[[ Input records, beginning ]]

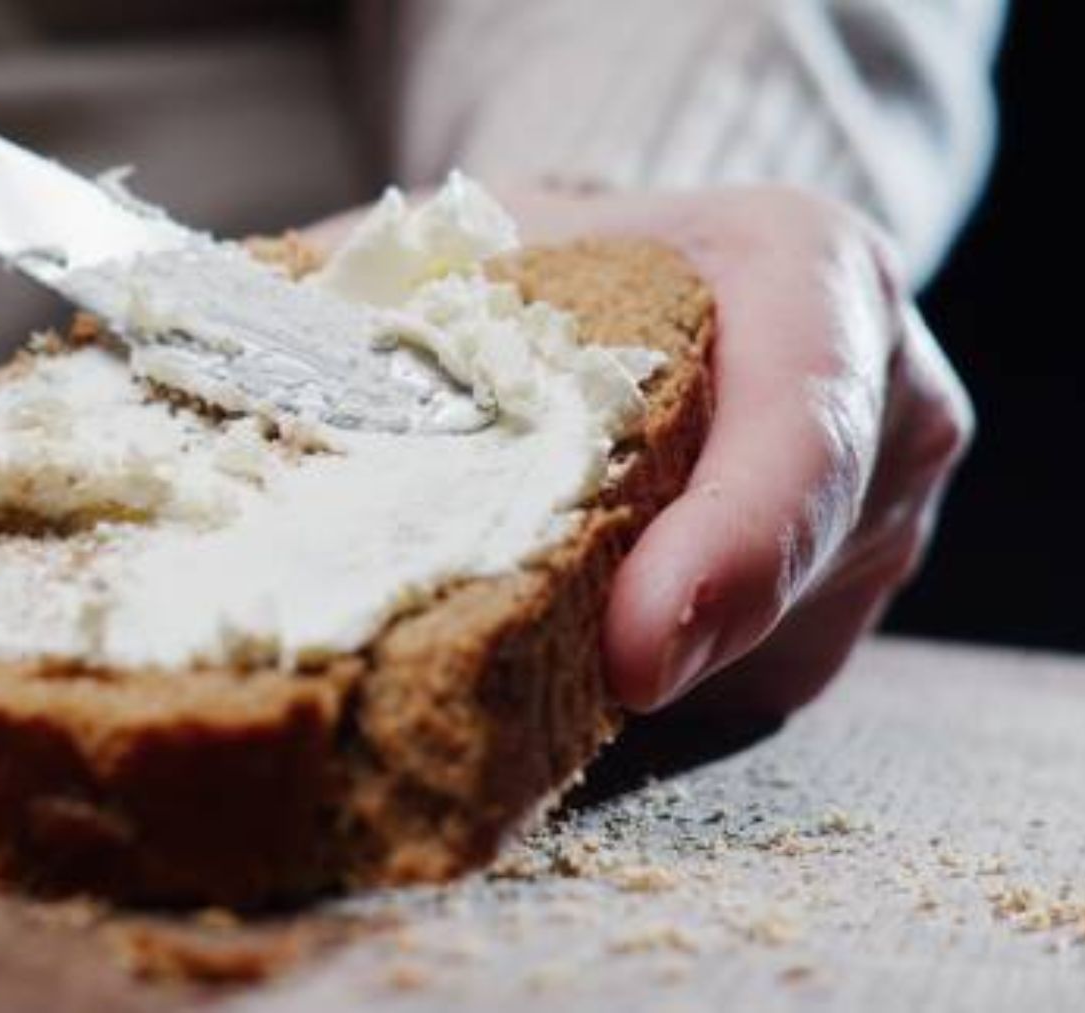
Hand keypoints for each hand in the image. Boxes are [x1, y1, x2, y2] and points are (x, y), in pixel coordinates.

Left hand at [308, 185, 972, 720]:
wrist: (650, 269)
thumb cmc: (558, 253)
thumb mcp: (488, 236)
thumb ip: (392, 294)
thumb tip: (197, 377)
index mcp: (814, 273)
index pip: (805, 424)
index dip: (732, 547)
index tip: (636, 657)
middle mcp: (887, 400)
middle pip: (798, 564)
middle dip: (653, 644)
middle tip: (496, 705)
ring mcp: (880, 519)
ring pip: (773, 647)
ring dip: (639, 680)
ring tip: (498, 674)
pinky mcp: (839, 605)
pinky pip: (752, 682)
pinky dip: (646, 693)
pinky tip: (550, 678)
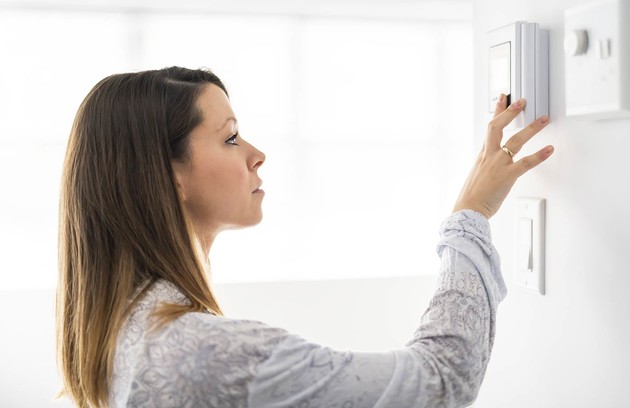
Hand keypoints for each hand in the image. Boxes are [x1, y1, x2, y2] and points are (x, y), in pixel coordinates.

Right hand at [452, 94, 553, 218]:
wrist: (468, 209)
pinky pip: (526, 163)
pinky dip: (539, 155)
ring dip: (531, 128)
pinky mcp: (507, 176)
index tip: (503, 98)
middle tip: (522, 101)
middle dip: (510, 112)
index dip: (497, 111)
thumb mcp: (476, 175)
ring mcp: (498, 165)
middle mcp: (489, 156)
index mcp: (482, 155)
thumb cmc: (472, 197)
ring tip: (543, 119)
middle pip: (497, 127)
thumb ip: (486, 165)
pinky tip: (549, 149)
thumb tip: (493, 163)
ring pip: (515, 141)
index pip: (490, 127)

[[ Input records, end ]]

Transcribe the whole of the data exactly, minus any pictures.

* Problem solution:
Hand keypoints for each hand in the image. Boxes are [x1, y1, x2, y2] and points are (x, y), in pixel coordinates.

Left hand at [308, 185, 972, 720]:
wrist: (650, 269)
thumb cmc: (558, 253)
thumb mcp: (488, 236)
thumb ip: (392, 294)
thumb tip: (197, 377)
index mcp: (814, 273)
index pip: (805, 424)
index dip: (732, 547)
index tip: (636, 657)
middle mcp: (887, 400)
middle pip: (798, 564)
middle dip: (653, 644)
middle tip: (496, 705)
ring mcp: (880, 519)
ring pip: (773, 647)
ring dip: (639, 680)
ring tip: (498, 674)
pinky mcp: (839, 605)
pinky pip: (752, 682)
pinky dip: (646, 693)
pinky tip: (550, 678)
Hand keypoints for each hand in the image. Boxes are [x1, y1, x2, y2] and points are (x, y), in pixel coordinates.

Right hand at [452, 94, 553, 218]:
wrist: (468, 209)
pinky pip: (526, 163)
pinky dip: (539, 155)
ring dip: (531, 128)
pinky mcp: (507, 176)
index tip: (503, 98)
middle tip: (522, 101)
middle dip: (510, 112)
index dip: (497, 111)
thumb mcp: (476, 175)
ring mcp: (498, 165)
middle mcp: (489, 156)
index mcp: (482, 155)
thumb cmc: (472, 197)
ring tip: (543, 119)
middle pip: (497, 127)
thumb ip: (486, 165)
pinky tip: (549, 149)
thumb tip: (493, 163)
ring pip: (515, 141)
index pip: (490, 127)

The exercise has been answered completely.